Fri
17 Sep 2004
5:13 pm
Aggregator vs. Aggregator
Posted by shimon under computers/blogging/aggregators , frassle/frassle specsThere are two conflicting designs for RSS aggregators. On one hand are email-style three-pane readers, typically found in desktop aggregators such as SharpReader, RSS Bandit, and others. On the other hand are blended-feeds aggregators, like Userland's Manila and Radio, which take the latest news from all of your subscriptions and blend it into one big time-sorted page.
Dave Winer strongly advocates for the blended-feeds style. When I first heard him rant about this, in person at a Berkman Thursday meeting, I didn't know why he cared so much. I had used both styles of aggregators, and I thought the difference was really just an issue of taste.
That was when I had a small number of subscriptions, around 30 or 50. Now that I have over 200, there is a major difference. In a three-pane aggregator, when you can't read all the news, you skip feeds that aren't often of interest. In a blended-feeds aggregator, you skip postings that are older, or have boring-sounding titles and no pictures.
While the latter seems like a more arbitrary way to prioritize your reading, it actually has some advantages. If you have a big set of feeds that you kinda-sorta read, but aren't devoted to tracking every last post, it works better. With a three-pane aggregator, there is some point where you just give up on a feed—it gathers messages for months, but you can't remember what the hell it is, so you never click it. After a while you can't remember what it's there for and the 312 unread posts makes skimming it too intimidating. Unless you regularly schedule time to organize your subscription list, it just sits there. (Maybe we need a way for computers to emit smells, so you can actually notice it rotting?)

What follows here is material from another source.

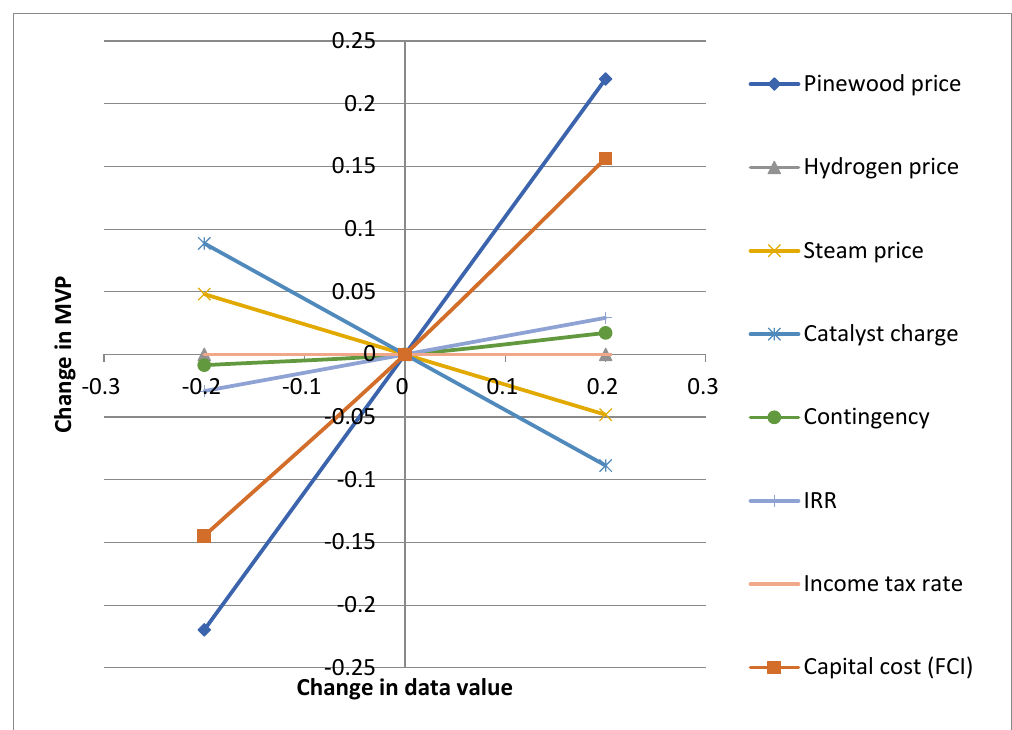
Figure 3. Sensitivity of minimum viable price to 20% variation in data inputs for the completely hydro-treated oil using a catalyst of Cs/amorphous silica alumina (HT_Oil_Cs/ASA) case. Processes 2020 , 8 , x FOR PEER REVIEW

On the contrary, with a blended-feeds aggregator, you'll occassionally see a message from that feed. Either you'll like it and keep the feed, or you'll realize what crap it is and unsubscribe altogether. You're less likely to maintain a meaningless subscription. And the subscriptions you do maintain will all be given a fair shot: your existing preferences for a certain core set of feeds don't preclude everything else to the dustbin.
There's a reason this advantage isn't evident to new aggregator users: it depends on a particular memory threshold. For a while, it's easy to (implicitly) rank a bunch of feeds in your head. Some you check every time they go bold, and that's great, because you never miss or wait for news from the sources you care about. Others you check at specific times, like the comics I read every morning. Others you might save for when a certain topic crosses your mind, or simply for when you're bored.
Up to a certain number of feeds, your mind is capable of telling you when to read what with pretty good accuracy. But at a certain point, the accuracy starts falling off. It becomes risky to subscribe to a new feed because either (1) you will love it and it might push off something else you care about, or (2) you'll not love it enough at first and it will fade into the abyss. But what if it starts to be interesting again? You're not giving it even partial continuous attention, so you miss it.
That's right: in an aggregator that seems designed to help you read every post, you actually miss all sorts of interesting posts. In one that seems to make it difficult to ensure you've read all you care about, you're relieved of caring—and in the process, you're more flexible and open to exploring.
Nonetheless, both approaches have their advantages. Thus the problem is that you're forced to pick one or the other for your whole aggregator. No fair! I have feeds from friends, colleagues I respect, serial publications I want to follow every bit of. I also have feeds from a gazillion social software nerds where I often want an update but can't possibly follow everything.
So my aggregator should let me put the most important feeds on watch lists. It should make sure I've read every post on my watched feeds. And it should let me quickly skim everything else in the more flexible, more efficient blended-feeds format.